Brent Suter: the lefty with the 83 MPH fastball, Suter posted a 3.32 ERA across 21.2 innings after being called up last August. The Harvard grad and former 31st-round pick relies on pitchability and generating soft contact, but a 4.43 FIP and especially an ugly 7.89 DRA don’t support his success from last season.
Rob Scahill (NRI): claimed off waivers from the Pirates last summer, Scahill posted a 2.45 ERA/4.08 DRA in 18.1 innings for Milwaukee. He was outrighted off the 40 man roster shortly before the season began.

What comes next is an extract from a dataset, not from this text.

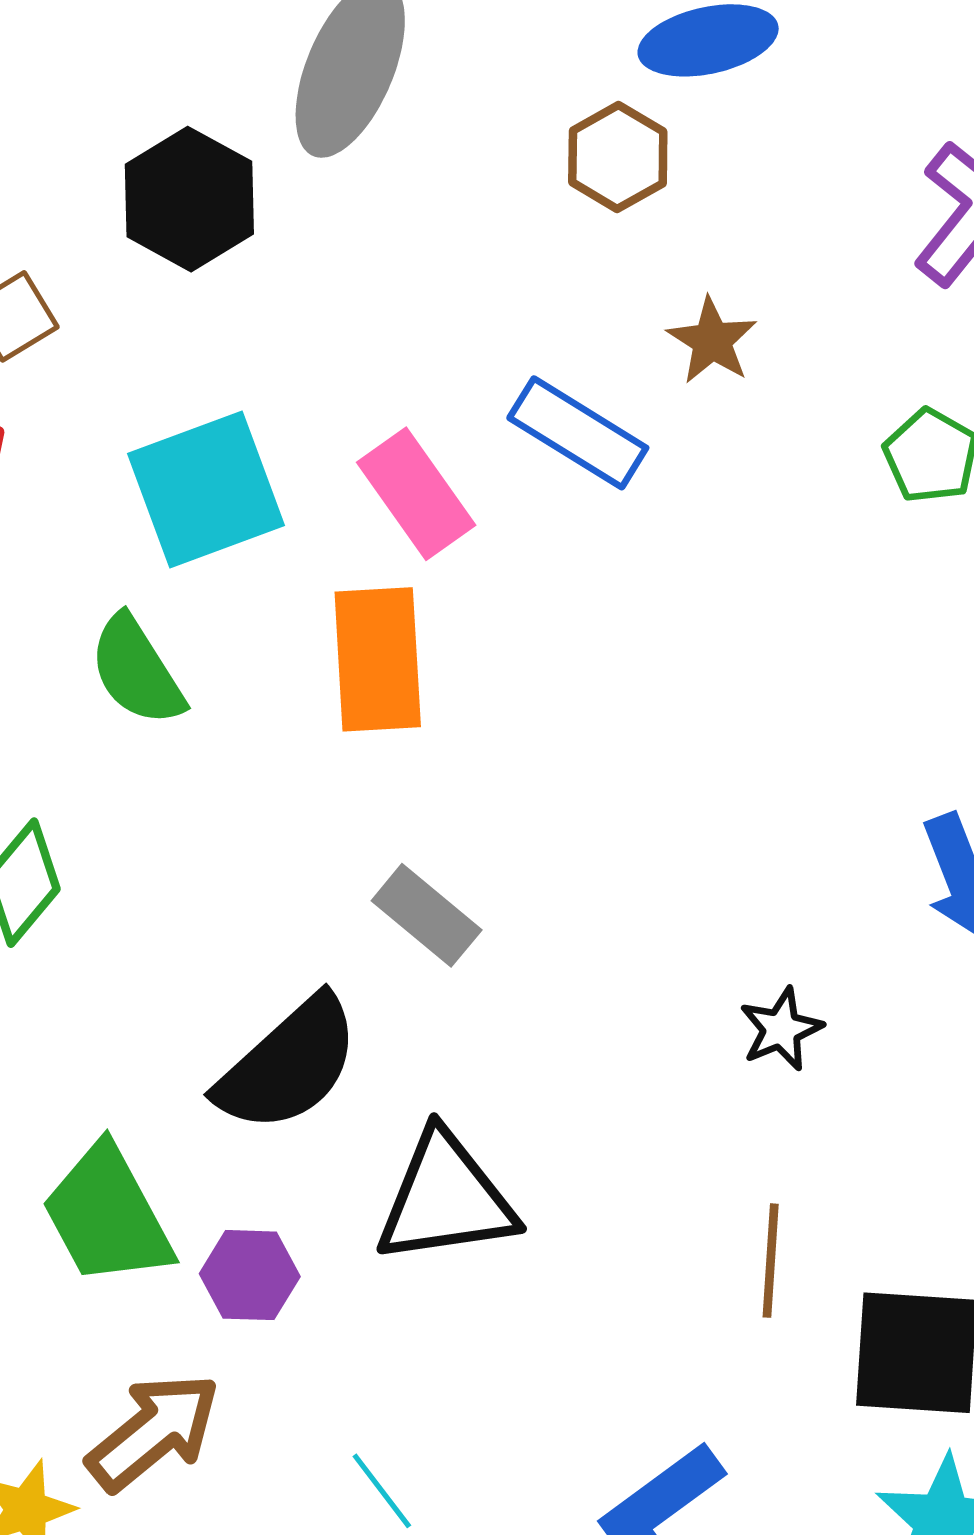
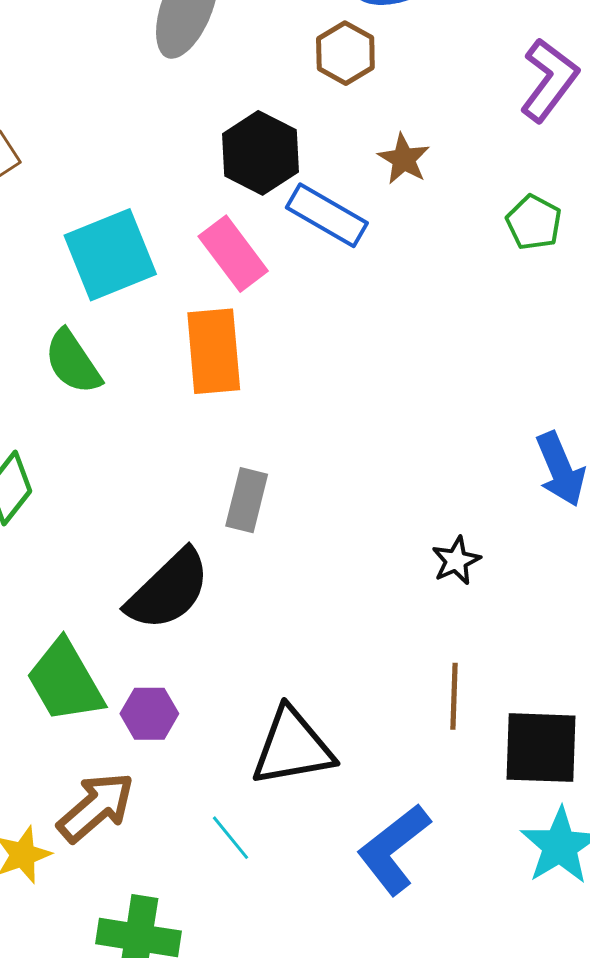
black hexagon: (189, 199) -> (260, 153), moved
gray rectangle: (427, 915) -> (247, 500), turned 66
black triangle: (446, 1198) -> (293, 747), moved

Joba Chamberlain (NRI): it’s been a decade since the “Joba Rules” Yankees days, and Chamberlain spent part of last year with the Indians while posting a 2.25 ERA/3.26 DRA across 20.0 innings. A pedestrian 18:11 K/BB ratio ultimately lead to his release last June, and Joba elected to stay home with his family rather than pursue another job at that time. He’s in camp on a minor league deal.
David Goforth (NRI): he has yo-yo’d back and forth plenty from Milwaukee to Colorado Springs over the last two years, but he was outrighted off the 40 man roster after posting a 10.97 ERA in 10.1 MLB innings last year.

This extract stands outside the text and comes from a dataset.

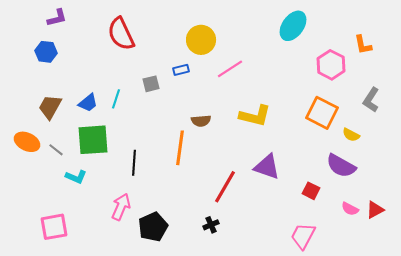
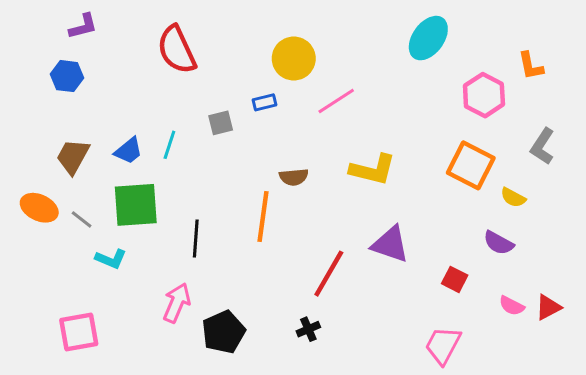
purple semicircle: (341, 166) -> (499, 243), size x0.7

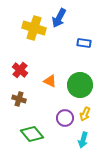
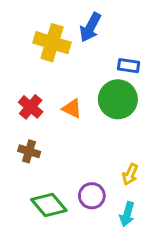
orange triangle: (50, 81) -> (72, 108), moved
green circle: (80, 85) -> (118, 99), moved
purple circle: (65, 118) -> (92, 196), moved

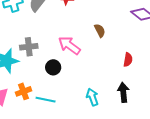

Andy Oliver (NRI): once a top prospect with Detroit, the lefty has bounced around in recent seasons while attempting to harness his control. He posted a 3.43 ERA/3.83 DRA in 86.2 innings last season for AAA Norfolk and is in camp on a minor league deal.

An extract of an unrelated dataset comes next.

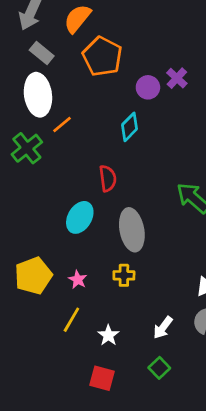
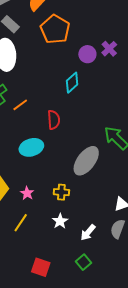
orange line: (62, 124) -> (20, 105), moved
cyan ellipse: (80, 217) -> (31, 147), turned 40
gray ellipse: (132, 230) -> (86, 161), moved, turned 44
white star: (108, 335) -> (60, 221), moved

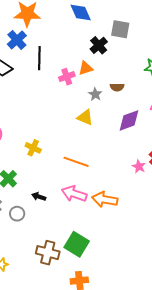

Forrest Snow (NRI): the Seattle native had spent his entire minor league career with the Mariners before signing with Milwaukee this winter. The splitter-throwing righty posted a 2.83 ERA between AA and AAA last season.
Ryan Webb (NRI): a veteran of parts of 8 MLB seasons, Webb was cut loose by the Rays last season after posting a 5.19 ERA/4.16 DRA in 17.1 innings. He didn’t make it back to the big leagues in 2016 and signed a minor league deal with the Brewers over the winter.
It’s also worth bearing in mind that the Brewers have competition in their starting rotation as well, with five pitchers (Jimmy Nelson, Wily Peralta, Matt Garza, Chase Anderson, and lefty Tommy Milone) competing for three spots behind Junior Guerra and Zach Davies. The two hurlers who wind up failing to crack the starting five could also be in the mix for a spot in the bullpen along with all the names mentioned above.
On the Farm
Damien Magnifico is on the 40 man roster and saw some brief time in the MLB last year, but has already been optioned to back to AAA this spring...Stephen Kohlscheen posted a 2.54 ERA and saved 23 games for AA Biloxi last season...Javi Salas, Tyler Spurlin, Josh Uhen, and Tayler Scott represented the Brewers in this year’s Arizona Fall League...Jon Olczak enjoyed a successful season in Brevard County...Quintin Torres-Costa, Scott Grist, Alex Farina, and Nate Griep lead a strong bullpen in Appleton in 2016.